Multi-Cluster Egress Security
Multi-cluster setups need consistent egress policy. The patterns and the enforcement.
The egress security model
Default-deny egress at the cluster boundary. Pods must explicitly allow outbound destinations. Catches lateral movement after compromise; bounds blast radius.
Allowlist by FQDN where possible. IP-based allowlists rot as cloud services change IPs. Modern egress controllers (Cilium, Calico Enterprise) support FQDN policies.
Logging on every egress flow. Compromise detection requires the audit trail. Without logs, you find out about compromise from the news.
Centralised egress patterns
Egress through a shared VPC or proxy. All clusters route outbound through one path. Single point to enforce policy and inspect traffic.
Egress proxy (like Squid, or vendor solutions) inspects traffic. SSL inspection is invasive but catches credential exfiltration. Trade-off with operational complexity.
Per-cluster egress is simpler operationally. Centralised gets you uniform policy at the cost of a single point of failure or cost.
Policy enforcement
NetworkPolicy resources for in-cluster egress. NetworkPolicy plus a CNI that supports it (Calico, Cilium) gives pod-level control.
Beyond cluster: cloud security groups, route tables, transit gateway rules. Each layer is enforced independently; defence in depth.
Per-namespace egress allowlists. Different teams have different legitimate destinations. Per-namespace policy is granular and reviewable.
Auditing egress
VPC flow logs at the cloud layer. Pod egress logs at the cluster layer. Both feed an SIEM for correlation and detection.

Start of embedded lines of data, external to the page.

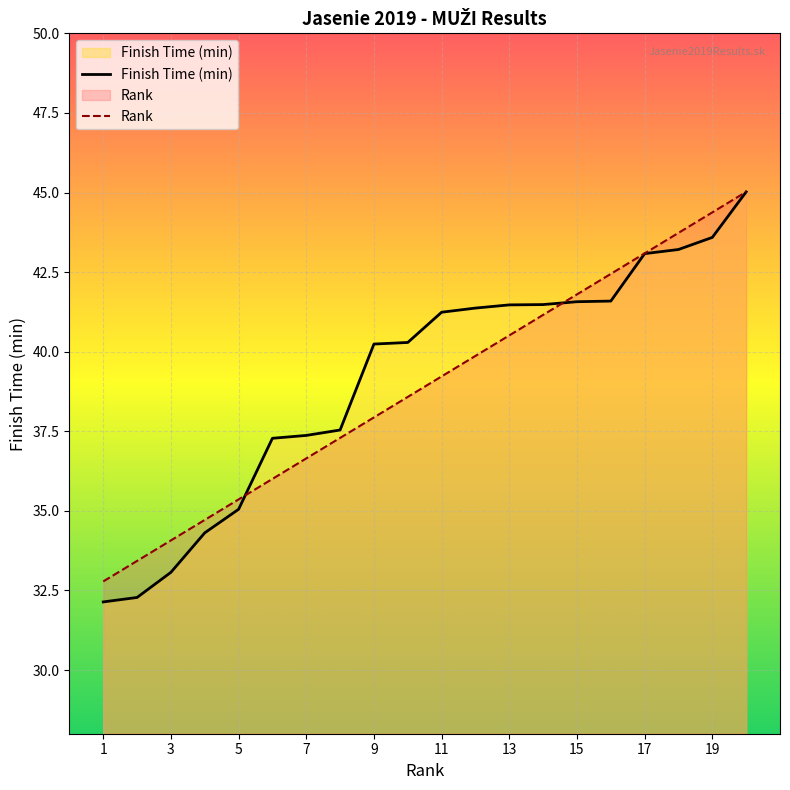

What is the minimum value for Rank?

32.8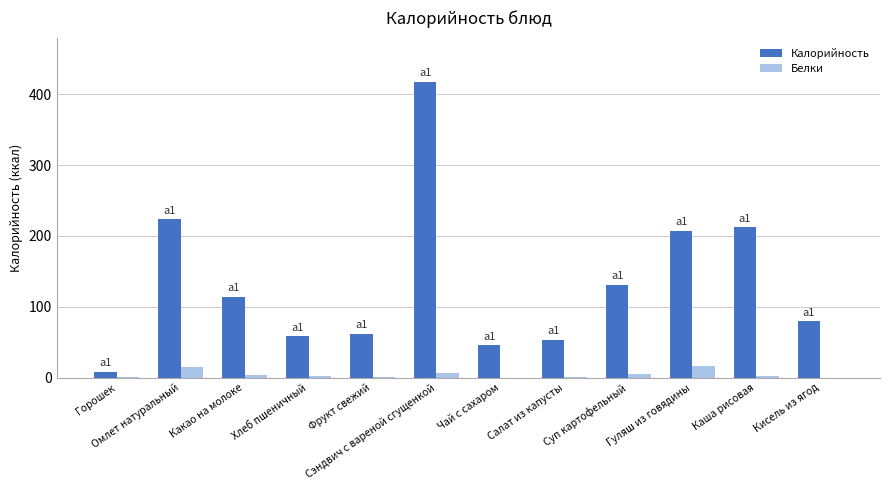

Which series changed the most between Какао на молоке and Фрукт свежий?

Калорийность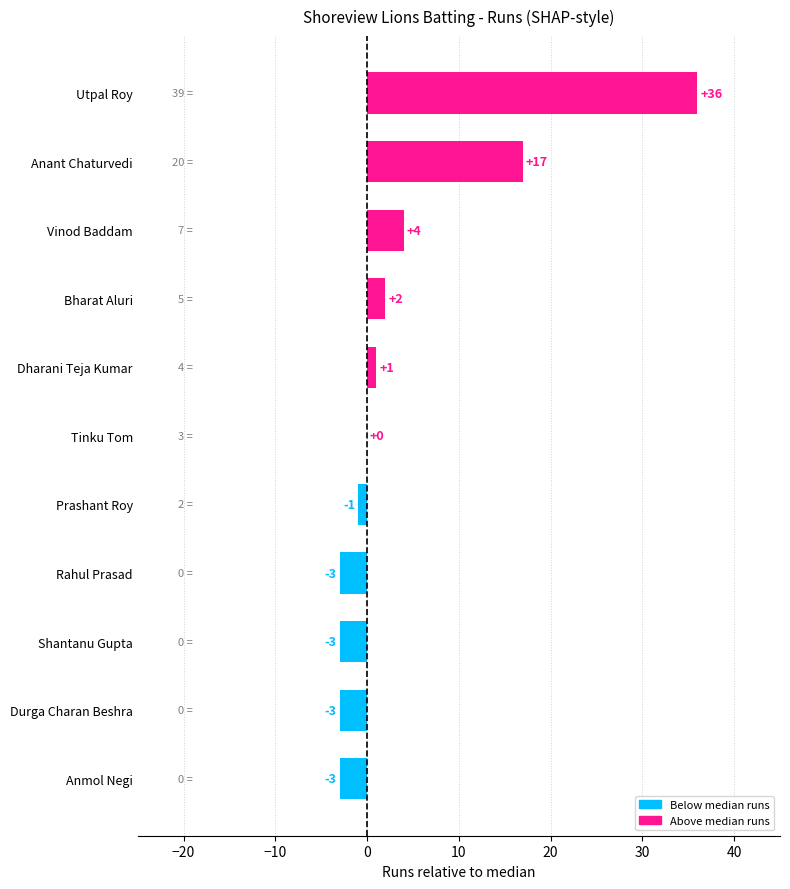

Which has a higher value, Bharat Aluri or Vinod Baddam?

Vinod Baddam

Anomaly detection: traffic to new external IPs, sudden volume changes, traffic at unusual hours. SIEMs flag for review.
Quarterly audit: any egress that looks unintended? Often catches forgotten test integrations, abandoned services with phone-home behaviour.
Operating multi-cluster egress security
Standard policy template across clusters. Per-cluster customisation is the exception, not the rule. Drift across clusters defeats the security posture.
Test policies in non-prod before promoting. Egress changes can break legitimate traffic; test runs catch the regressions.
Document the allowlist. Each entry has an owner and a justification. Periodic review removes stale entries.